Plant experts explain how to protect your garden for the upcoming freeze
“When we have severe freezes, quite often the tissue within a plant will burst and explode, kind of like a coke can in a freezer,” Scott Ricca, Co-Owner of Clegg’s Nursery, said.
Ricca says certain plants are more susceptible to damage from the cold, like blueberries and blackberries. He says flowers that are just starting to show color are more likely to burn, but buds that are fully dormant and tight can handle the freeze a little better.
For other tropical plants like petunias and hibiscus, you might want to consider covering them up with a freeze protection cloth.
“When covering plants, you want to make sure that the surrounding or the cloth itself is secured to the ground because what you’re trying to do is capture the radiant heat coming back from the ground. So if the cloth doesn’t have good contact with the ground where it’s stable where the wind can blow underneath it, you’re catching or you’re losing the heat that the cloth would catch and help your plant,” Ricca said.
Ricca says some people have already planted tomatoes, eager to have the first one of the season. Luckily, there’s ways to protect those too.

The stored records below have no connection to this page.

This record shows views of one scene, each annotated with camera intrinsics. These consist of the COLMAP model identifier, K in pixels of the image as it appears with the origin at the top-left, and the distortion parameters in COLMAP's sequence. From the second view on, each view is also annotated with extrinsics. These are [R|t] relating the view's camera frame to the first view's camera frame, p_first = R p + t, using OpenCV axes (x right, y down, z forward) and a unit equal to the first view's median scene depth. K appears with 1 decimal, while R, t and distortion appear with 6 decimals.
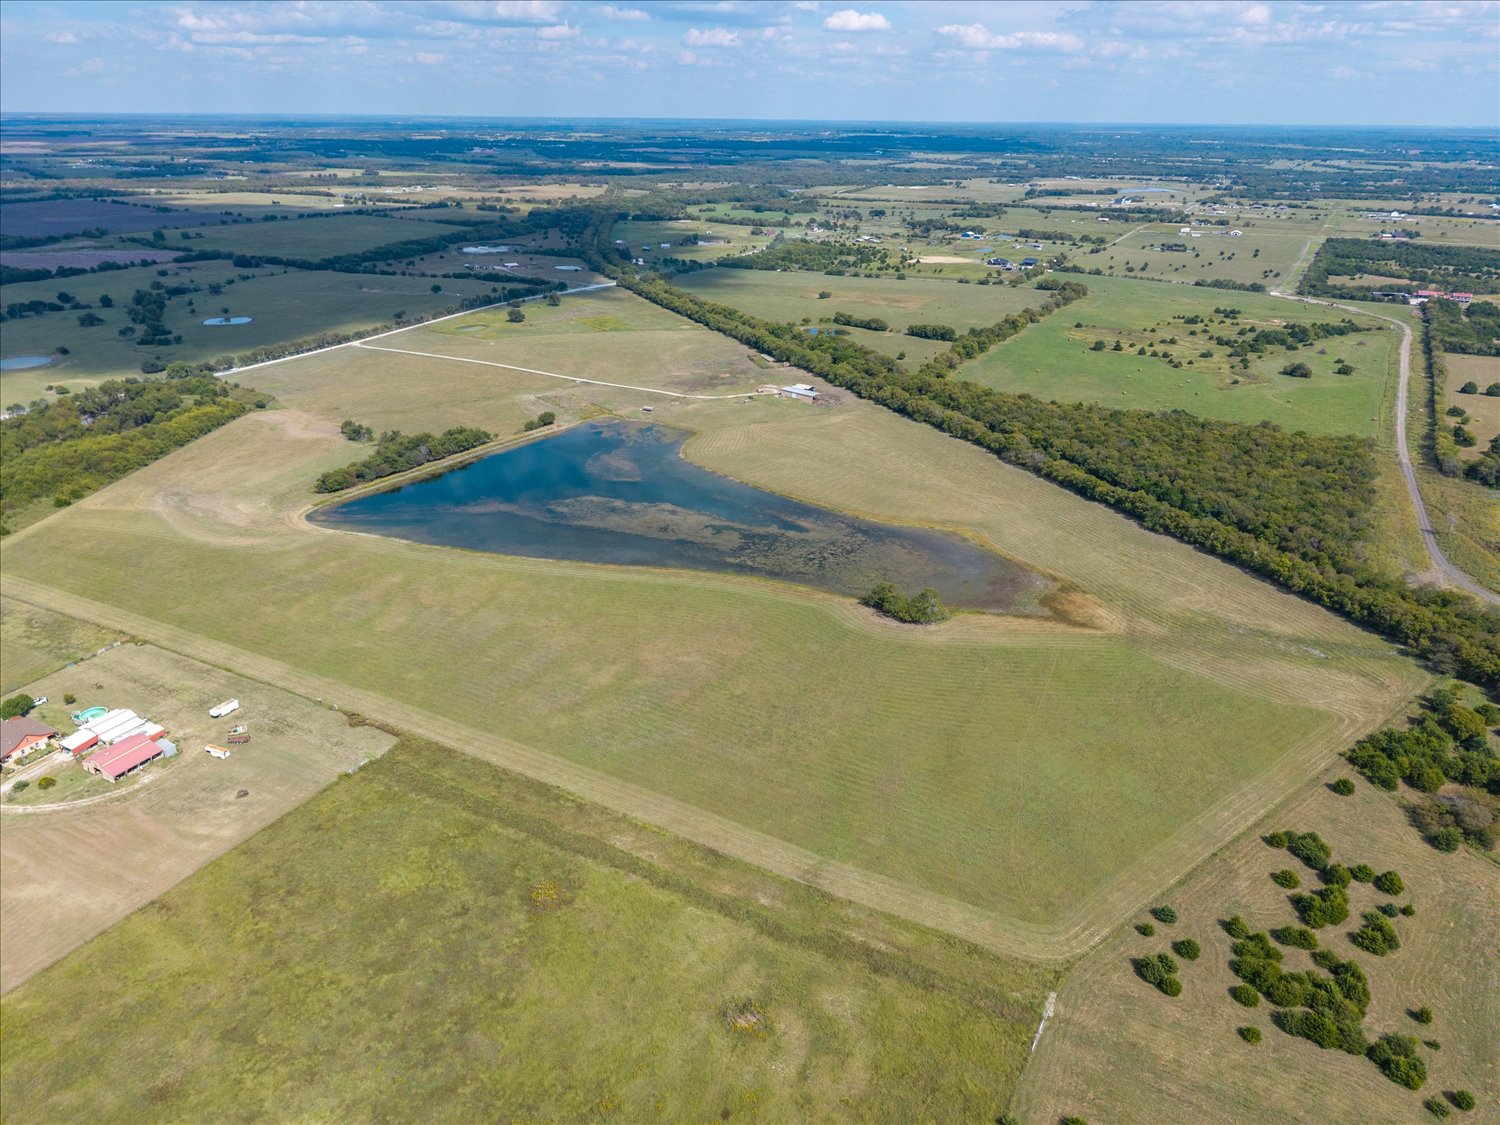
lens RADIAL K [[1009.8, 0, 750.0], [0, 1009.8, 562.5], [0, 0, 1]] dist [0.007037, -0.004212]
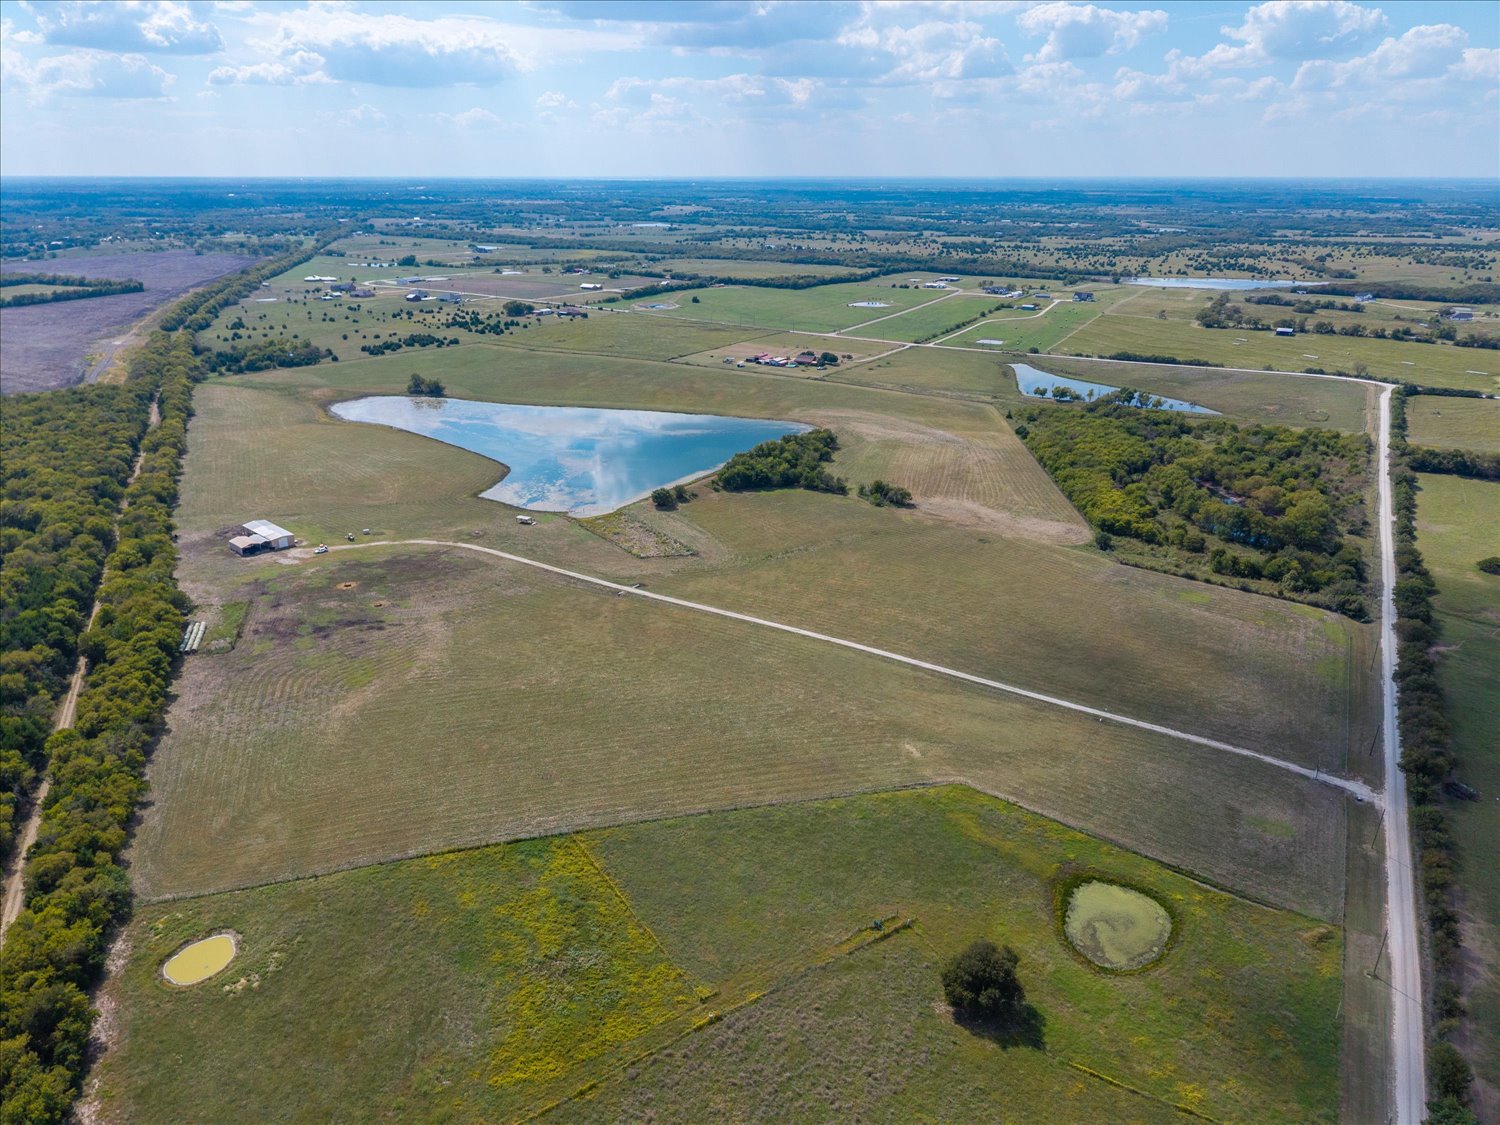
lens RADIAL K [[1009.8, 0, 750.0], [0, 1009.8, 562.5], [0, 0, 1]] dist [0.007037, -0.004212]
pose [[-0.999862, -0.016387, 0.002650, -0.421227], [-0.009553, 0.698596, 0.715452, -1.025705], [-0.013576, 0.715328, -0.698657, 2.447840]]
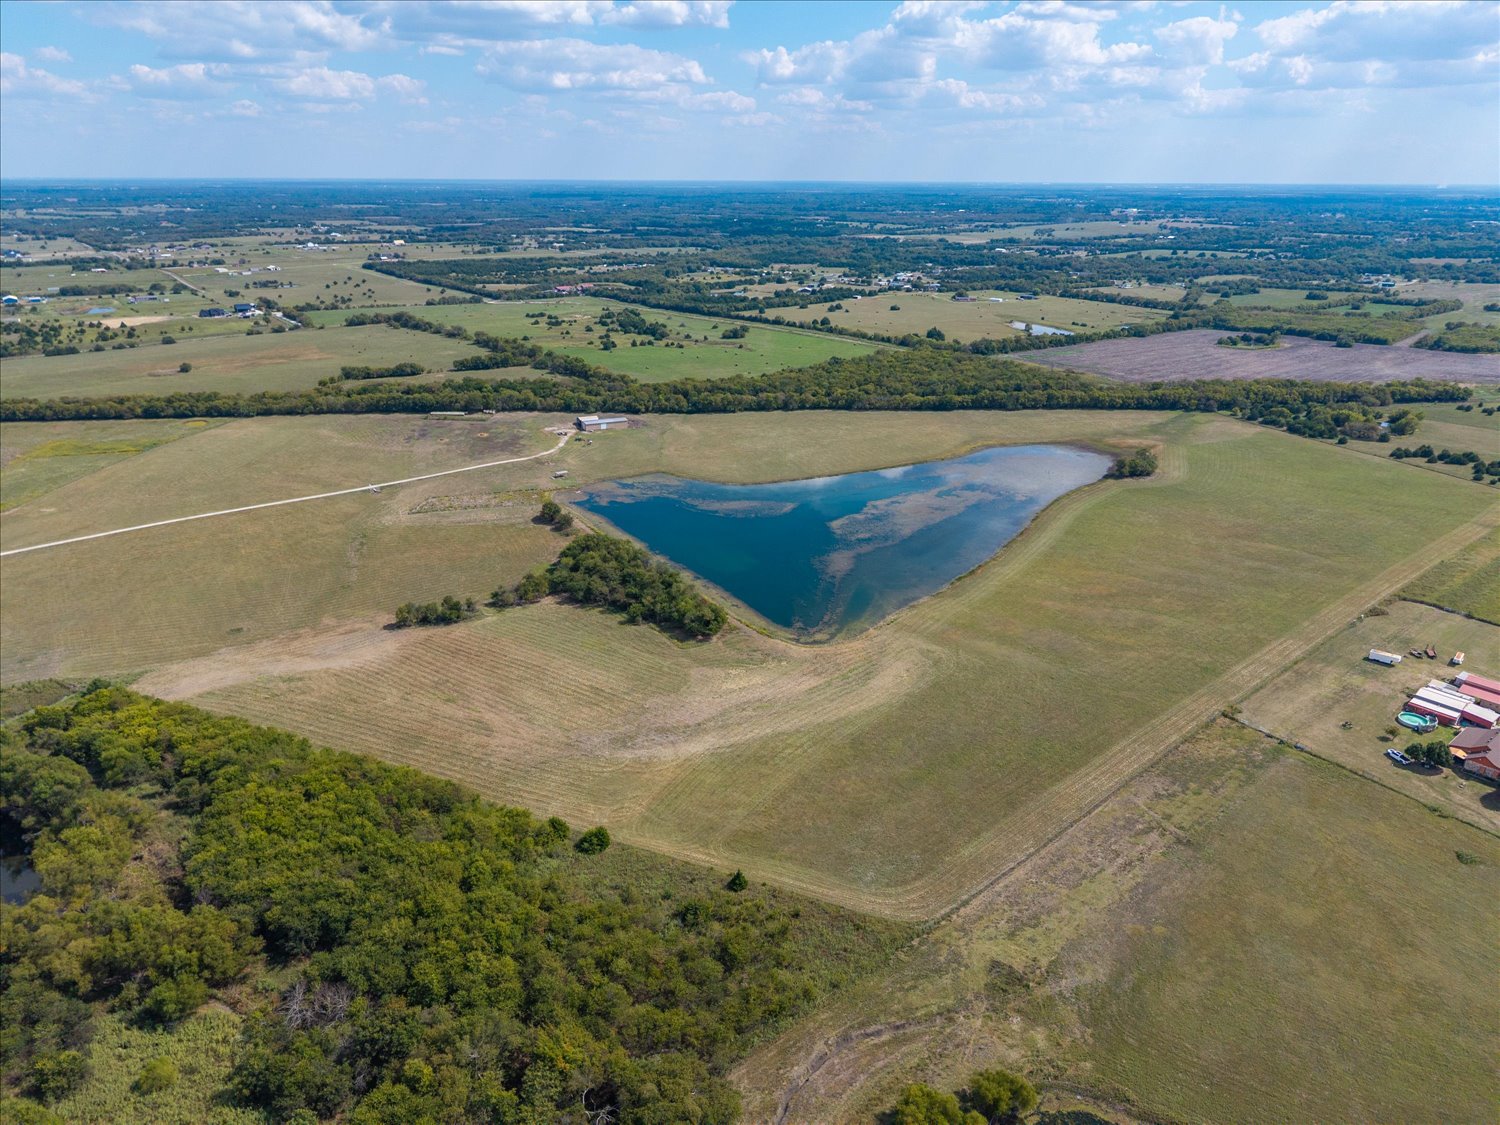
lens RADIAL K [[1009.8, 0, 750.0], [0, 1009.8, 562.5], [0, 0, 1]] dist [0.007037, -0.004212]
pose [[0.363549, -0.340616, 0.867071, -1.280605], [0.377669, 0.904729, 0.197058, -0.311587], [-0.851586, 0.255826, 0.457553, 0.827341]]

“Sometimes just a nursery bucket turned upside down on it and put a brick or something heavy so it wont blow off will protect it,” Ricca said.
“But don’t rush,” Ricca says. “That’s the biggest thing that we want you to do with pruning this season. Don’t rush into your pruning.”
Ricca says if you are not absolutely sure if tissue is dead or not, wait until you see new growth to best protect your plants and have them flourishing come springtime.